E.g., compare specifying jax[gpu-nvidia] as the input dependency, vs. a system that automatically inferred whether GPU support was present and automatically selected jax[gpu-nvidia] given the jax requirement.


I hesitate to pursue any automatic selection of implementation. There’s such a broad spectrum of hardware and of problems that I don’t think we could do it justice. We should loudly advertise what hardware is available to be selected, but I think we should stop shy of defaulting.

For example, if we always default to gpu-nvidia if any sort of NVIDIA hardware is present, then we could end up picking my workstation’s GT 1030 barebones GPU, when there’s a Threadripper that could better serve the problem. Perhaps that’s an edge case, with CPUs typically being less powerful, and GPUs typically being more powerful.

Separately, I would prefer for the “selector” to be a configuration parameter or package unto itself, such that instead of specifying jax[gpu-nvidia], you would instead have a config section like:


Where gpu-nvidia would dispatch to some optimal match for the hardware that’s present, and cpu-x86_64 would dispatch to some optimal match for the CPU that’s present. The cpu precedence would take place if GPU packages were not available (perhaps like Flint in the examples that Oscar has provided).

Alternatively, it could be specified with a package installation, though this makes hierarchies harder or impossible to express in nice, general ways.

pip install hardware-select-gpu-nvidia
pip install hardware-fallback-cpu-x86_64
pip install jax
# jax for NVIDIA GPU is installed if available, or else CPU fallback gets installed

The point is that we should decouple hardware implementation from individual package specs, and instead prefer it to be a broader, perhaps environment-level, if not system-level property.


I opened a separate discussion to describe a variant of selector packages that makes the metadata more statically analysable.

1 Like

Not quite – you can do something like cp39-none+cuda12-manylinux2010_x86_64 or something equivalent in the existing compatibility tags. What we don’t have is the ability to add hypenated selectors, but we could augment platform and ABI tags to enable selection within those.

It might be worth looking at Spack, Conda etc to identify the various ways that we could encode the ABI compatibility story as well as some encoding of platform support beyond the OS alone.


Thanks for that clarification! It definitely makes things less restricted than I thought.

The way that Conda encodes arbitrary metadata is that it tracks any kind of variant input. It does so by knowing what variables are present in a recipe, and then finding if/where those variables get used.
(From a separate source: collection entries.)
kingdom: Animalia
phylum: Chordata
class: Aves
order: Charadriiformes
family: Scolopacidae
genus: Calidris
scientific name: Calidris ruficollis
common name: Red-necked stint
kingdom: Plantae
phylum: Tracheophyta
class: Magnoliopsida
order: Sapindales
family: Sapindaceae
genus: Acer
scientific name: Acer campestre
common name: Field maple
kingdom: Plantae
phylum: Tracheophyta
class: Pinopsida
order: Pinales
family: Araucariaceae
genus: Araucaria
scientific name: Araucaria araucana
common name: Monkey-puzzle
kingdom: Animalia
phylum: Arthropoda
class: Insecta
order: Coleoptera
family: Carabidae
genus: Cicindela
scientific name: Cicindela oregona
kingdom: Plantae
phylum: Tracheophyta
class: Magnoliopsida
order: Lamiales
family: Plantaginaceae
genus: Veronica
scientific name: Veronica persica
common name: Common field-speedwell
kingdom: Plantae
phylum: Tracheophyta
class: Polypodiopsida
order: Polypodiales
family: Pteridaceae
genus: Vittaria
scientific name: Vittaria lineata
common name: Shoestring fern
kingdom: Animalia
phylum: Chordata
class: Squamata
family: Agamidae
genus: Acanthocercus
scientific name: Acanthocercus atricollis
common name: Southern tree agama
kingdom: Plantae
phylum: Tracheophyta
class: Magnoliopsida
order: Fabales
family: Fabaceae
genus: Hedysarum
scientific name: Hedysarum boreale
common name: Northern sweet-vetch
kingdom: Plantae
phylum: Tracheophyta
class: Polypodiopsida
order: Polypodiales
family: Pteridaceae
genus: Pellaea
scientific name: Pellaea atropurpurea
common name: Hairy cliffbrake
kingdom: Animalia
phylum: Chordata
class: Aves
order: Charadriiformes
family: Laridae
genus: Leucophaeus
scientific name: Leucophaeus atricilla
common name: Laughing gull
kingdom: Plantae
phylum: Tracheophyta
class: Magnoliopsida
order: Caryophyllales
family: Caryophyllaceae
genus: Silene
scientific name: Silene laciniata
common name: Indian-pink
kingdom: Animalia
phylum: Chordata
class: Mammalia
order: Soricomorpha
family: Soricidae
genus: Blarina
It also takes account of whether more than one value is present. These are designated “used variables” and they go into a file, “hash_input.json,” which is a dictionary with variable name as key, and variable value as value. This hash_input.json file gets hashed, and that hash is appended to the filename.

This hash approach seems like it might make it hard or impossible to sort filenames without understanding the metadata that went into the hash. To Conda, that doesn’t matter, because any of this metadata that matters would already be extracted to the central, consolidated repodata.json. Perhaps PEP 658 would make this feasible.


Not trying to stoke a fire or pass judgement, but is this another example of a similar style of selector package from tensorrt?